Two approaches to altering rule design

Moelis illustrates why the design of altering rules matters. The Chancery Court did not object to shifting board authority in principle, but rather to how it was done: a controlling shareholder negotiating privately with a board he effectively controlled, bypassing the broader shareholder input that charter amendments require. Section 122(18), meanwhile, embraces precisely such arrangements.

For us, Section 122(18) illustrates how an altering rule can fail to serve corporate law’s policy ambitions. When designing altering rules, lawmakers should not just enable opt out; they should establish a bargaining framework that both promotes beneficial opt out and mitigates the risk of opportunism. Section 122(18) does not do this. It broadly enables a board to delegate its powers to individual shareholders by contract. But it implicitly leaves all safeguards against opportunism and abuse—whether by controlling shareholders or dominated boards—to ex post fiduciary review. The provision essentially tells courts to figure out what is permissible after the fact; it misses the opportunity to use the formal ingredients of altering rule design to reduce the hazards of opt out. As a result, the provision fails to channel contractual freedom in value-enhancing directions and provide clarity as to which bargains will be upheld. Parties need to know what deals they can strike and how they must strike them. Vague standards and after-the-fact review create uncertainty that chills valuable innovation.

A better approach is reflected in New Enterprise Associates v. Rich (Del. Ch. 2023) (“Fugue”). In Fugue, shareholders challenged a provision in their shareholder agreement waiving their right to sue for breach of the fiduciary duty of loyalty. They argued that the waiver was invalid because loyalty is a mandatory obligation. The Court of Chancery rejected this categorical view. It held that a written agreement not to sue for breach of fiduciary duty is enforceable provided it is (1) narrowly tailored to a specific transaction and (2) passes a reasonableness test, which includes factors like the clarity of the provision, the sophistication of the parties involved, and the bargained-for nature of the exchange.

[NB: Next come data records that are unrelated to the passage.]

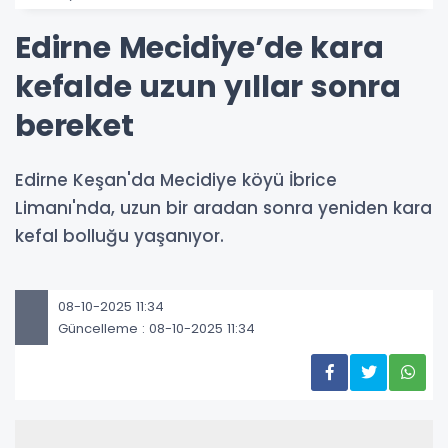
Edirne Mecidiye’de kara
kefalde uzun yıllar sonra
bereket
Edirne Keşan'da Mecidiye köyü İbrice
Limanı'nda, uzun bir aradan sonra yeniden kara
kefal bolluğu yaşanıyor.
08-10-2025 11:34
Güncelleme : 08-10-2025 11:34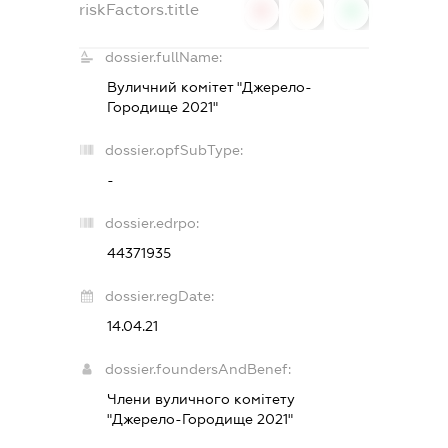
riskFactors.title
0
0
0
dossier.fullName:
Вуличний комітет "Джерело-
Городище 2021"
dossier.opfSubType:
-
dossier.edrpo:
44371935
dossier.regDate:
14.04.21
dossier.foundersAndBenef:
Члени вуличного комітету
"Джерело-Городище 2021"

The Fugue approach offers a model for how altering rules should work. Rather than relying on a vague, case-by-case, ex post review of each shareholder contract, the two-part test establishes a clear altering rule for when and how parties can contract around fiduciary duties. It identifies the major risk associated with waiving loyalty–essentially, a paternalistic one–and protects against it by requiring that shareholders be sophisticated and waive their rights only to a clear and discrete transaction. By establishing clear parameters in advance, this framework actually enables more contractual freedom than Section 122(18)’s seemingly permissive approach. It gives parties the certainty they need to negotiate innovative arrangements while protecting against abuse.

Conclusion

The challenge of altering rules presents corporate law with an extraordinary opportunity. By recognizing them as tools of mechanism design rather than mere procedural details, we can move the debate between mandatory rules and contractual freedom in a new direction. Well-designed altering rules can enable far more contractual flexibility than open-ended approaches like Section 122(18). The key lies in understanding how different combinations of process and scope create distinct bargaining environments to enable efficient governance innovation. This insight opens up a vast and largely unexplored landscape of possibilities for corporate law’s future—one where the central question shifts from whether particular features should be contractible to how we can best structure the bargaining process through which parties reshape their governance.